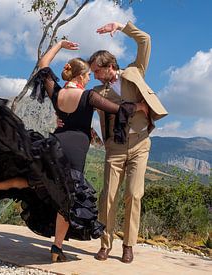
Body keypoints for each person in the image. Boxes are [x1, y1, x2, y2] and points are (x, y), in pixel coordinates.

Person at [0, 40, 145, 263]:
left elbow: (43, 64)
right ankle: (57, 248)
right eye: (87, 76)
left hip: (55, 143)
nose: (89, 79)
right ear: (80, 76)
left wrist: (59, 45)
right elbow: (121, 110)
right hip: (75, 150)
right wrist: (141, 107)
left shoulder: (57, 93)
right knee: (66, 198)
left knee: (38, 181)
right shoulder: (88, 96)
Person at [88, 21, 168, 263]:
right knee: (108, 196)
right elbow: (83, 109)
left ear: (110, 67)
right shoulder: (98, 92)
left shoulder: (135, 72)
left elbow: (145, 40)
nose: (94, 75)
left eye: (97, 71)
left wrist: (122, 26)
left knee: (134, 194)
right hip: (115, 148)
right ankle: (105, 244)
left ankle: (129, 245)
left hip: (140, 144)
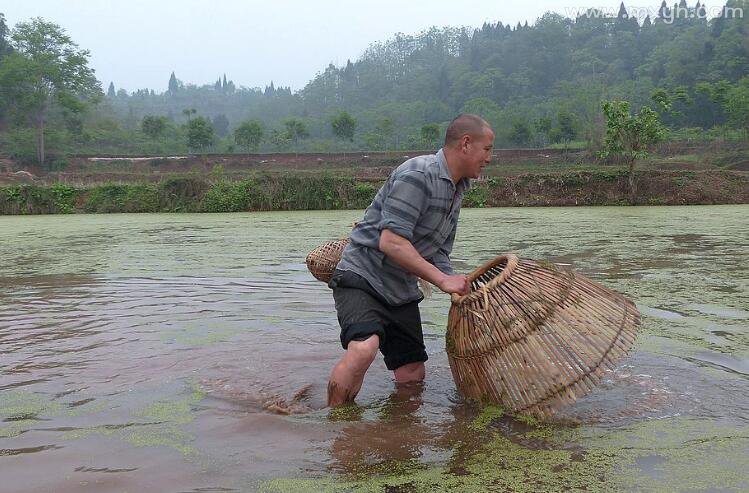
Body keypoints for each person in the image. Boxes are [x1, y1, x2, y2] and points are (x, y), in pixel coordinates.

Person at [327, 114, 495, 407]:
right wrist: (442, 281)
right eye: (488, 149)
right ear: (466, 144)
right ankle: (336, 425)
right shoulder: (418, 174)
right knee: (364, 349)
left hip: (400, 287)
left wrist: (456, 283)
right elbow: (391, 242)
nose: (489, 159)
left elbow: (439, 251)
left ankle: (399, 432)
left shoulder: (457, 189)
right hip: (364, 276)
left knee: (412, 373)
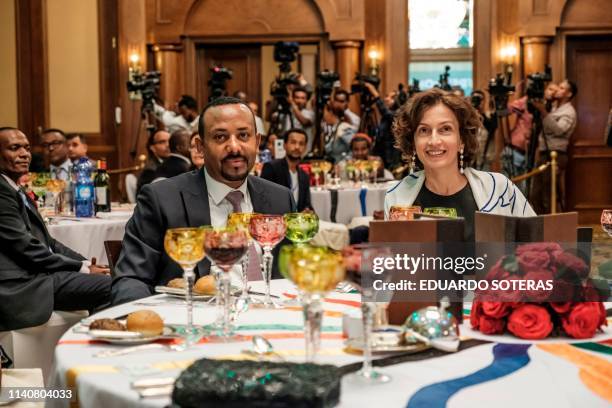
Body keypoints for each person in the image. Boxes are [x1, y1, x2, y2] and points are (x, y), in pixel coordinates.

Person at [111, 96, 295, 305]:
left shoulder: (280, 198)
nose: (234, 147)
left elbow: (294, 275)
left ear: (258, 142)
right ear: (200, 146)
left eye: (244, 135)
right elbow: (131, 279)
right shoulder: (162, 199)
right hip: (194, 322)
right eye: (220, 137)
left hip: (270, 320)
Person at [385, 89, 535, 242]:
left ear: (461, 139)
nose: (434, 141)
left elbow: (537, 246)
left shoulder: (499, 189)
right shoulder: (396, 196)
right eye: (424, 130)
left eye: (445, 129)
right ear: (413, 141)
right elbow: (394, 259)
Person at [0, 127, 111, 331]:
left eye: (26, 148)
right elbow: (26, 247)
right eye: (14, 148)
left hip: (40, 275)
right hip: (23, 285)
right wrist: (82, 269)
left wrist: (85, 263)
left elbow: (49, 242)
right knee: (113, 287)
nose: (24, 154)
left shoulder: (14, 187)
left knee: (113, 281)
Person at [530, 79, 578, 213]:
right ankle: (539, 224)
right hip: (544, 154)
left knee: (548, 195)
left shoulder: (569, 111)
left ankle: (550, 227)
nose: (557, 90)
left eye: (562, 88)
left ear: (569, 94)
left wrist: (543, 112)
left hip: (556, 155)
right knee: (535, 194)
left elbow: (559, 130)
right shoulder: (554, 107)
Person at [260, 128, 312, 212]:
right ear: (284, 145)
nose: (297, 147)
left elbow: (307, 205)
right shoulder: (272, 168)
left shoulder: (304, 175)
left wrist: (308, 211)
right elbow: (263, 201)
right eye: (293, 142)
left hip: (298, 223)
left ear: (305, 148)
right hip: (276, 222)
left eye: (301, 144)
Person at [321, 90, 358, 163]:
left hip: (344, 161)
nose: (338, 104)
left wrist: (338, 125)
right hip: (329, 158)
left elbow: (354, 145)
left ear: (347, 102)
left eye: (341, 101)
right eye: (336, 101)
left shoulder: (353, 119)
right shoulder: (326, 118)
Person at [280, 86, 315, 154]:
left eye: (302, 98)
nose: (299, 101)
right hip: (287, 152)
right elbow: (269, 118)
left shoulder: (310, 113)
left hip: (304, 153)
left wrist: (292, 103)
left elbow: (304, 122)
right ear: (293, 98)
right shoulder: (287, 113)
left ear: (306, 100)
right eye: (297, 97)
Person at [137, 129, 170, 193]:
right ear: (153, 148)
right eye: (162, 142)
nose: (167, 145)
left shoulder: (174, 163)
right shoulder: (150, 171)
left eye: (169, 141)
-------------------------
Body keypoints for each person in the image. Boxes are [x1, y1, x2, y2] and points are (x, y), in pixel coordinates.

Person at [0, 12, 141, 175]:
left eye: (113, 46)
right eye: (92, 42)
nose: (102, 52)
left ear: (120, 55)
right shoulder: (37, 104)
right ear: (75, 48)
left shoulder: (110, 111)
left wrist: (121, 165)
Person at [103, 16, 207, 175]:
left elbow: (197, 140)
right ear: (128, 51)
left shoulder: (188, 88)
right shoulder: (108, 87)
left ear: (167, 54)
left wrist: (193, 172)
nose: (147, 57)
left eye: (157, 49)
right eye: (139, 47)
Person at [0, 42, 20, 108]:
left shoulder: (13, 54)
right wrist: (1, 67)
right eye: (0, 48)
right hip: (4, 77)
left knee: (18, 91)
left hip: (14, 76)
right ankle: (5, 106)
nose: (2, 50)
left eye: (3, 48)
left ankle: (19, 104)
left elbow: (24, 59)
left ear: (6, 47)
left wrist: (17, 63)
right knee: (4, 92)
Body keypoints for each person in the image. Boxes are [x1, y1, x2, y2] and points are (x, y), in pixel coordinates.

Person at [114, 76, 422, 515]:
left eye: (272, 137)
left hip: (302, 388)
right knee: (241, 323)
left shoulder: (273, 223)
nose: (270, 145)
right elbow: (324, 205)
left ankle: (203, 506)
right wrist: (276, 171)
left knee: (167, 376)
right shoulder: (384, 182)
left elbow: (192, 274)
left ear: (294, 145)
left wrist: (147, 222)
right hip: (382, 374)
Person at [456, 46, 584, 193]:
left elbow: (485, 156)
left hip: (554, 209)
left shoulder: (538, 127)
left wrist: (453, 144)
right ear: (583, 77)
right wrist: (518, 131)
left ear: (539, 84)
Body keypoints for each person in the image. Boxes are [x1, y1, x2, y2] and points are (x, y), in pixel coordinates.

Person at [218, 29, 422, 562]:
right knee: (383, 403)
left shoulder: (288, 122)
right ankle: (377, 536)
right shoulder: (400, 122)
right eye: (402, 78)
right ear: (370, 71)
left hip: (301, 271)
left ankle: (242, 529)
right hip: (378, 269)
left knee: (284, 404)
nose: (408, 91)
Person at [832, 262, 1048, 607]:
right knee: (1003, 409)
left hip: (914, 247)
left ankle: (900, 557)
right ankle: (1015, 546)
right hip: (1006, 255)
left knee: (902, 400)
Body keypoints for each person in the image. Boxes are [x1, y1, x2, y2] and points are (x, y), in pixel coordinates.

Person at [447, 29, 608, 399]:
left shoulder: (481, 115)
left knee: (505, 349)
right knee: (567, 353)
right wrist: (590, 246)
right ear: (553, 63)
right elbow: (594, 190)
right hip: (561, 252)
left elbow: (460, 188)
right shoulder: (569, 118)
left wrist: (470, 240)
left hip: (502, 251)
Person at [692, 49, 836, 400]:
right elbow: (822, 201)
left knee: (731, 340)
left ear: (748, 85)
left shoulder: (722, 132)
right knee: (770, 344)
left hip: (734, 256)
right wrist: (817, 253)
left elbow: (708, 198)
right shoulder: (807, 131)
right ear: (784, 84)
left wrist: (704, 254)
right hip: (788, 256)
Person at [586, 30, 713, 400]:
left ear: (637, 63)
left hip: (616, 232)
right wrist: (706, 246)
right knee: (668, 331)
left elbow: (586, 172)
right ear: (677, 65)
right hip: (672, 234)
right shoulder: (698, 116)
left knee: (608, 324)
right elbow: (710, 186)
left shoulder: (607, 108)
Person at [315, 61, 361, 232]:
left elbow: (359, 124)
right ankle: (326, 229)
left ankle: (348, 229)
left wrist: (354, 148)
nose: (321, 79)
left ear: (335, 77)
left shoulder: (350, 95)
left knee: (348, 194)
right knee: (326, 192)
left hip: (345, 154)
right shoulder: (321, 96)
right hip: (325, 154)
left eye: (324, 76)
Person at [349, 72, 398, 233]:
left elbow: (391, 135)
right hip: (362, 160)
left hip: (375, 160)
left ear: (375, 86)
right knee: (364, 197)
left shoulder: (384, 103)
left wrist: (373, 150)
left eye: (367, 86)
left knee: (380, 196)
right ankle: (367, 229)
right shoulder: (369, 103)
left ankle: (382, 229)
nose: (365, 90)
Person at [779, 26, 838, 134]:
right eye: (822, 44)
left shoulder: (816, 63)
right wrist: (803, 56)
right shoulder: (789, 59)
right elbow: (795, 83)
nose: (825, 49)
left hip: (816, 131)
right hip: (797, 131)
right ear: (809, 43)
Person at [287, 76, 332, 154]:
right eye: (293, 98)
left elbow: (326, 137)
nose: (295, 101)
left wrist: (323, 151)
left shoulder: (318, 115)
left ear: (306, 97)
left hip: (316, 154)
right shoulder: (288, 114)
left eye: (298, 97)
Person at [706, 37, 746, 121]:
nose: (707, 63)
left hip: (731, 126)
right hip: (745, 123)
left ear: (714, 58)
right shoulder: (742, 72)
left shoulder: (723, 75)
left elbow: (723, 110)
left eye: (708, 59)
-------------------------
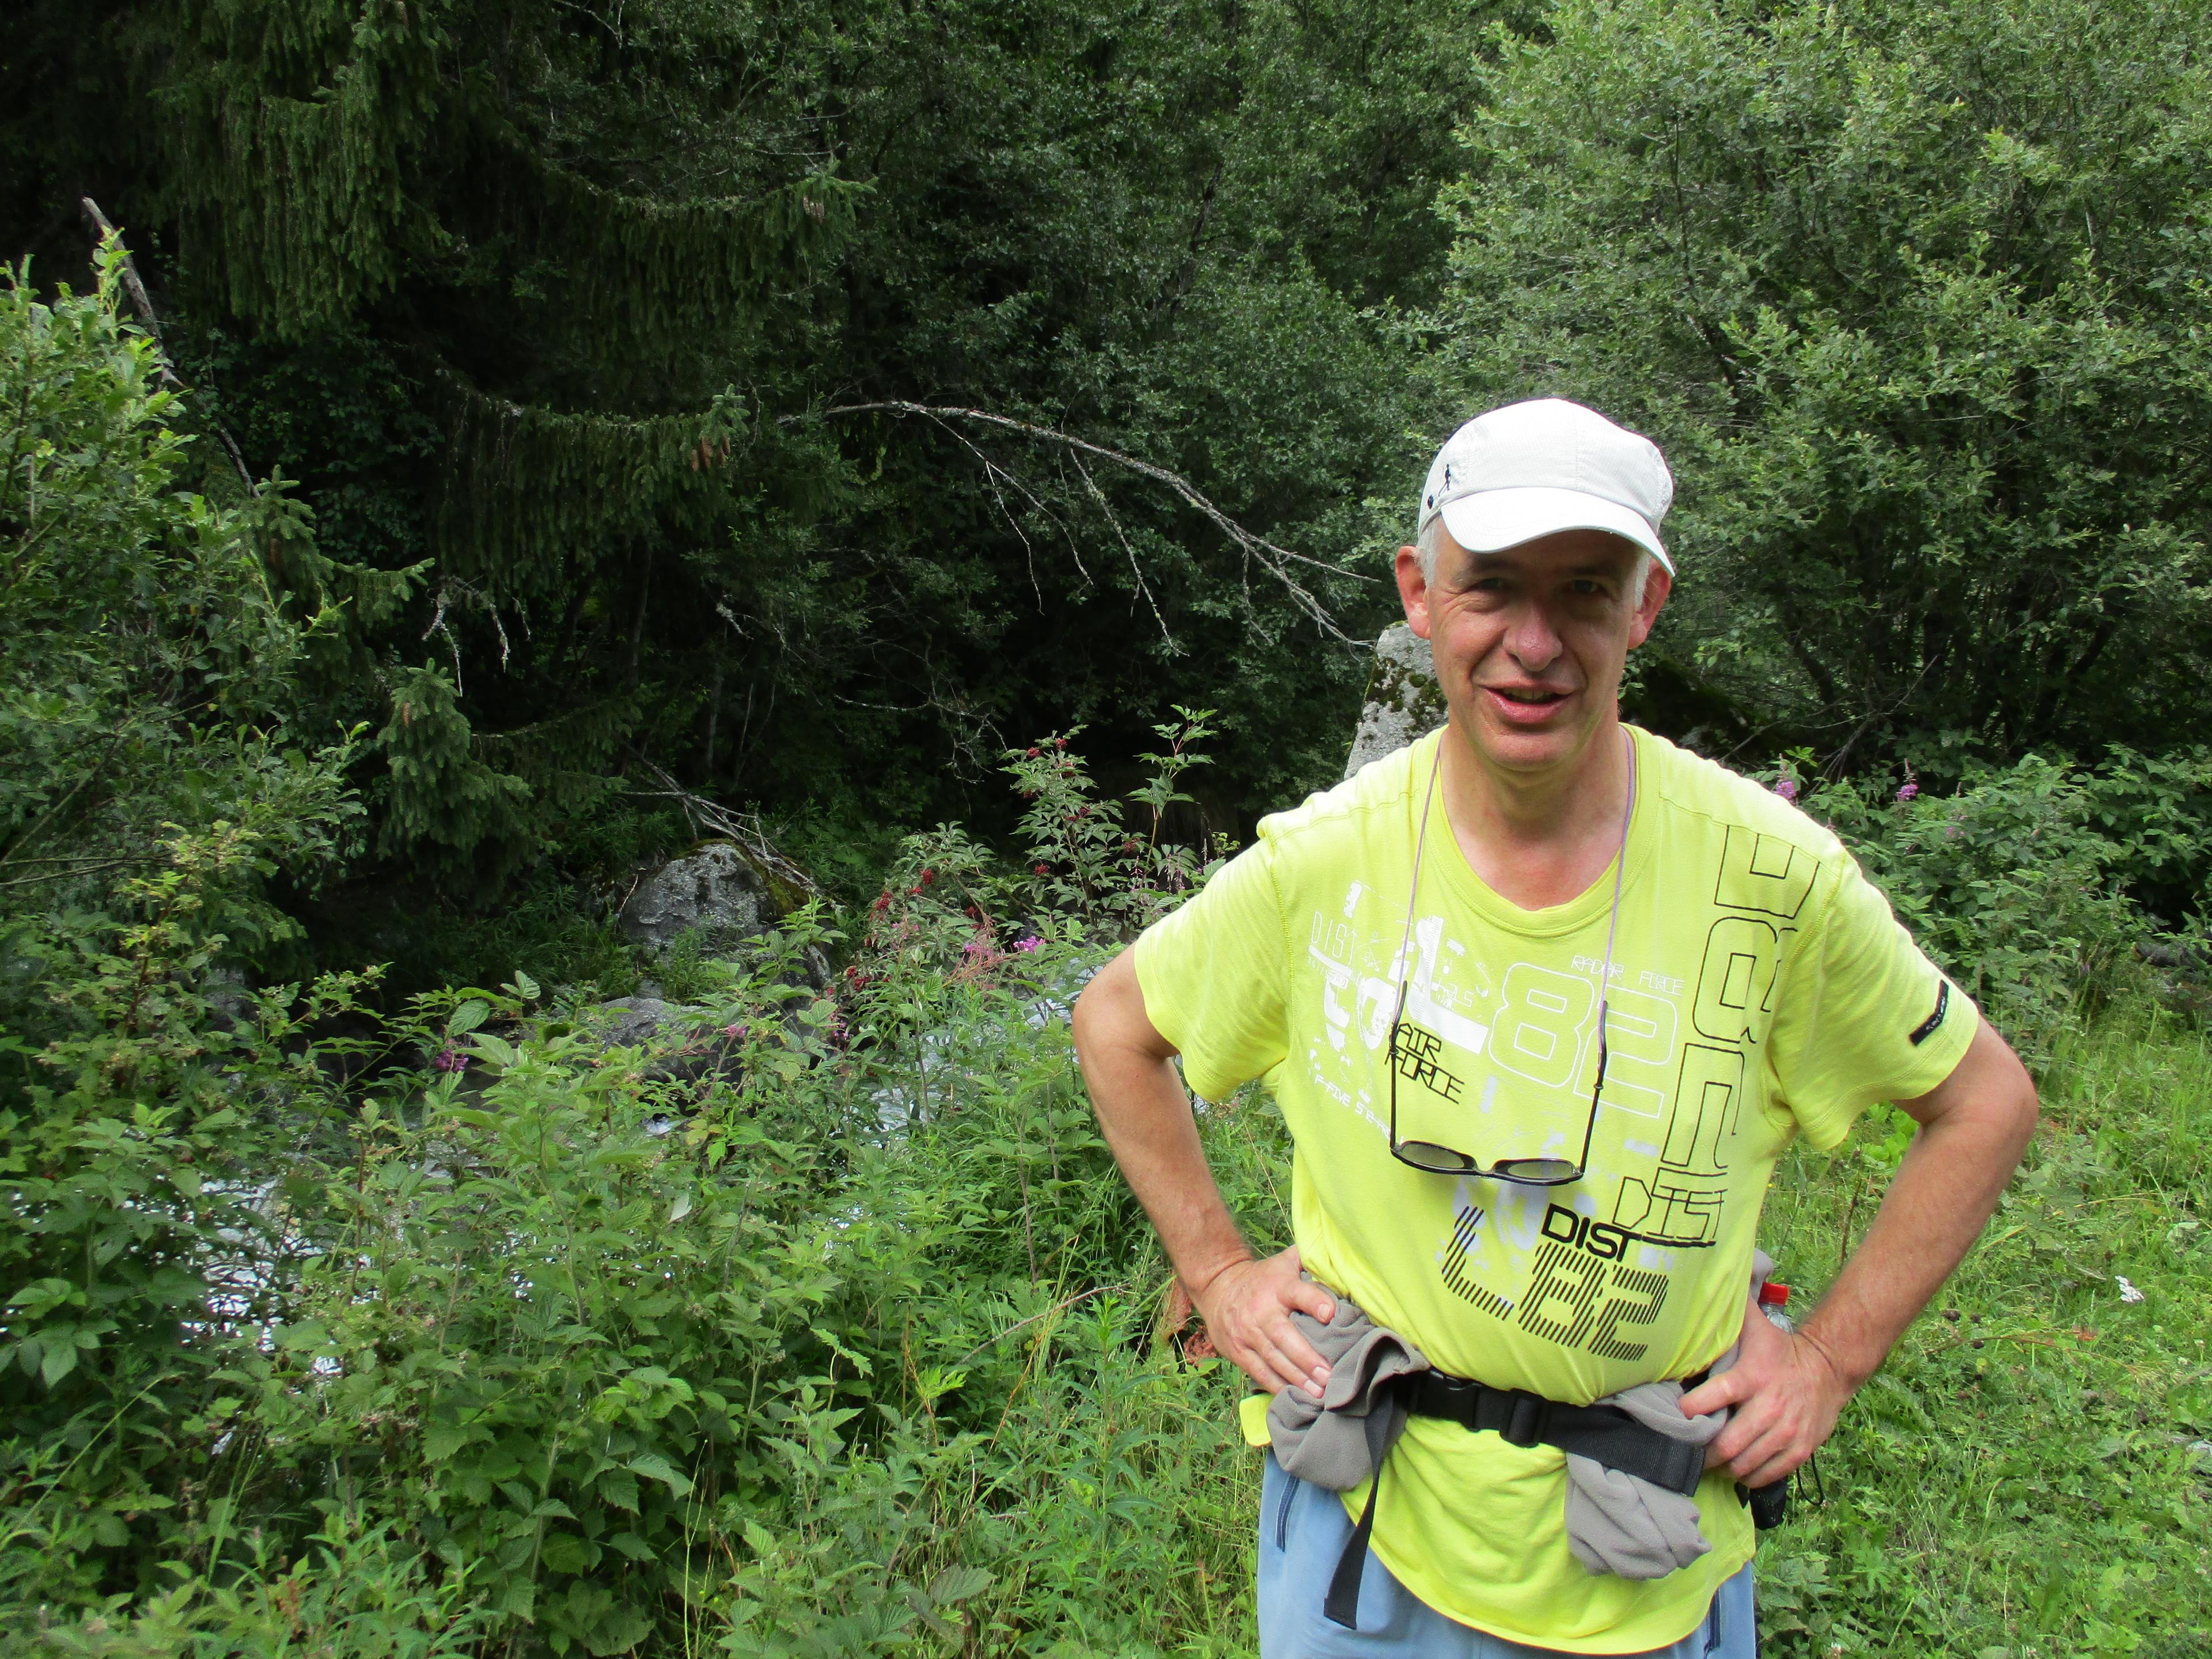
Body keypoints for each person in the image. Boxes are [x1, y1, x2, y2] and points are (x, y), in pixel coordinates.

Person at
-------------------------
### Your task
Please copy the lines above exactly, starting at the line that holds "left wrist: (59, 45)" and ending at the line that holds "left elbow: (49, 242)"; include both, but no pictures.

### Written response
left wrist: (59, 45)
right elbow: (121, 110)
right hip: (75, 150)
right wrist: (141, 107)
left shoulder: (57, 93)
right knee: (66, 198)
left knee: (38, 181)
right shoulder: (88, 96)
Person at [88, 21, 168, 263]:
right knee: (108, 196)
right elbow: (83, 109)
left ear: (110, 67)
right shoulder: (98, 92)
left shoulder: (135, 72)
left elbow: (145, 40)
nose: (94, 75)
left eye: (97, 71)
left wrist: (122, 26)
left knee: (134, 194)
right hip: (115, 148)
right ankle: (105, 244)
left ankle: (129, 245)
left hip: (140, 144)
Body keypoints for each person in the image. Boxes are [x1, y1, x2, y2] and points are (x, y), in pixel coordinates.

Person at [327, 114, 495, 407]:
right wrist: (442, 281)
right eye: (488, 149)
right ear: (466, 144)
right ankle: (336, 425)
right shoulder: (418, 174)
right knee: (364, 349)
left hip: (400, 287)
left wrist: (456, 283)
right elbow: (391, 242)
nose: (489, 159)
left elbow: (439, 251)
left ankle: (399, 432)
left shoulder: (457, 189)
right hip: (364, 276)
left knee: (412, 373)
Body keypoints for each person in the image. Boxes are [x1, y1, x2, y2] and points are (x, y), in pixel coordinates.

Person at [111, 96, 295, 305]:
left shoulder: (280, 198)
nose: (234, 147)
left elbow: (294, 275)
left ear: (258, 142)
right ear: (200, 146)
left eye: (244, 135)
right elbow: (131, 279)
right shoulder: (162, 199)
right hip: (194, 322)
right eye: (220, 137)
left hip: (270, 320)
Person at [385, 89, 535, 242]:
left ear: (461, 139)
nose: (434, 141)
left elbow: (537, 246)
left shoulder: (499, 189)
right shoulder: (396, 196)
right eye: (424, 130)
left eye: (445, 129)
right ear: (413, 141)
right elbow: (394, 259)
Person at [0, 127, 111, 331]:
left eye: (26, 148)
right elbow: (26, 247)
right eye: (14, 148)
left hip: (40, 275)
right hip: (23, 285)
right wrist: (82, 269)
left wrist: (85, 263)
left elbow: (49, 242)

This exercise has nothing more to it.